Duisburg.. Robin Dutt (Trainer VfL Bochum): Wir sind nicht so ins Spiel gekommen, wie wir das gewohnt sind. Der MSV hat besser umschalten können. Entsprechend haben wir nach der Pause auf ein 4-4-2 umgestellt. Dadurch waren wir deutlich präsenter und haben selbst auch Umschaltaktionen gehabt. Nach dem 2:0 waren die Rollen verteilt. Wir haben mit einem Achterblock plus einem Stürmer verteidigt. Duisburg musste kommen. Es war ein Arbeitssieg, aber nichtsdestotrotz war es ein wichtiger Sieg für uns.

Vor dem Freistoß habe ich keinen Kontakt gesehen. Wir hätten uns daher nicht beschweren dürfen, wenn wir keinen Freistoß bekommen hätten.

Die Rote Karte war völlig unnötig. Sidney Sam ist ein erfahrener Spieler und ein wichtiger Spieler für uns. Er wurde provoziert. Aber der Schiedsrichter hat diese Provokation zu Recht nur mit Gelb bestraft. Sam hat sich danach bei der Mannschaft in der Kabine entschuldigt.

Ilia Gruev (Trainer MSV Duisburg): Mein sehr erfahrener und fairer Kollege hat das alles schon richtig gesagt. Ich sehe es genauso. Schade – wir haben so viel investiert. Nach dem Rückstand war es für uns schwierig. Wir haben genug gute Chancen kreiert, um in Führung zu kommen und das Spiel zu gewinnen.
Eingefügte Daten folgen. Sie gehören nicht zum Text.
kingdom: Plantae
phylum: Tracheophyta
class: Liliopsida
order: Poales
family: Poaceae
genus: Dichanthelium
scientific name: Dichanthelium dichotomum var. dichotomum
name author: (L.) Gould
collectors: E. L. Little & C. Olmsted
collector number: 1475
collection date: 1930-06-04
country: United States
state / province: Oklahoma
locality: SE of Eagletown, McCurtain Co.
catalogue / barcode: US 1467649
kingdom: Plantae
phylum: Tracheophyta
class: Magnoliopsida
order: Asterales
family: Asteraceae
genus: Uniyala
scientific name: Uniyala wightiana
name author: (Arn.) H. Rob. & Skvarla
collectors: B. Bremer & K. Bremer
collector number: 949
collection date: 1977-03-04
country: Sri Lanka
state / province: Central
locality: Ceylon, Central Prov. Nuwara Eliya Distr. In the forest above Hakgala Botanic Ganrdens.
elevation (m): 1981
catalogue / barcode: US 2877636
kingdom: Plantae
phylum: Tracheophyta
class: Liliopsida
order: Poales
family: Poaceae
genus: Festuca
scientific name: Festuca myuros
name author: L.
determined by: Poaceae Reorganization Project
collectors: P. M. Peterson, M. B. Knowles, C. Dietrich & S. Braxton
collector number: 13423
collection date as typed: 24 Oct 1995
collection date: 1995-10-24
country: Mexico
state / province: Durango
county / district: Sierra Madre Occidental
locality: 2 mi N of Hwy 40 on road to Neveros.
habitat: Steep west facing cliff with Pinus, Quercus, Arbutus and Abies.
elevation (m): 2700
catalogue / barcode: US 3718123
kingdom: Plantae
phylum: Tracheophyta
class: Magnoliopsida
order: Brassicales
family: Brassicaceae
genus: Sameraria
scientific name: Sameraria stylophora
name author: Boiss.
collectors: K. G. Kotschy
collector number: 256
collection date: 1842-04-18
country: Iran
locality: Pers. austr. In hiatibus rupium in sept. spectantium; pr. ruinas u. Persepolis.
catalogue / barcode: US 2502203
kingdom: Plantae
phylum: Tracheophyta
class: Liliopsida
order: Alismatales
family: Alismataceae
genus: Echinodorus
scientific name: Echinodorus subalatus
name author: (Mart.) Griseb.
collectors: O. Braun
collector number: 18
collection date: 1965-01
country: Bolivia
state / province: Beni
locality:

In Summe war es für uns viel Aufwand und wenig Ertrag.

Sebastian Schindzielorz (Sportvorstand VfL Bochum): Spielerisch war das heute nicht so, wie wir das in der Vorbereitung gezeigt haben und größtenteils auch gegen Köln. Aber so sind die Spiele in der 2. Liga nunmal. Da ist viel Physis gefragt. Der MSV ist schwer zu bespielen. Am Ende war es ein Arbeitssieg. Gerade nach der Roten Karte sind wir zusammengerückt, haben alles zusammen verteidigt. Entscheidend war hier die Arbeit gegen den Ball, und das haben die Jungs prima gemacht. Es war ein dreckiger Sieg, aber die Punkte nehmen wir gerne mit.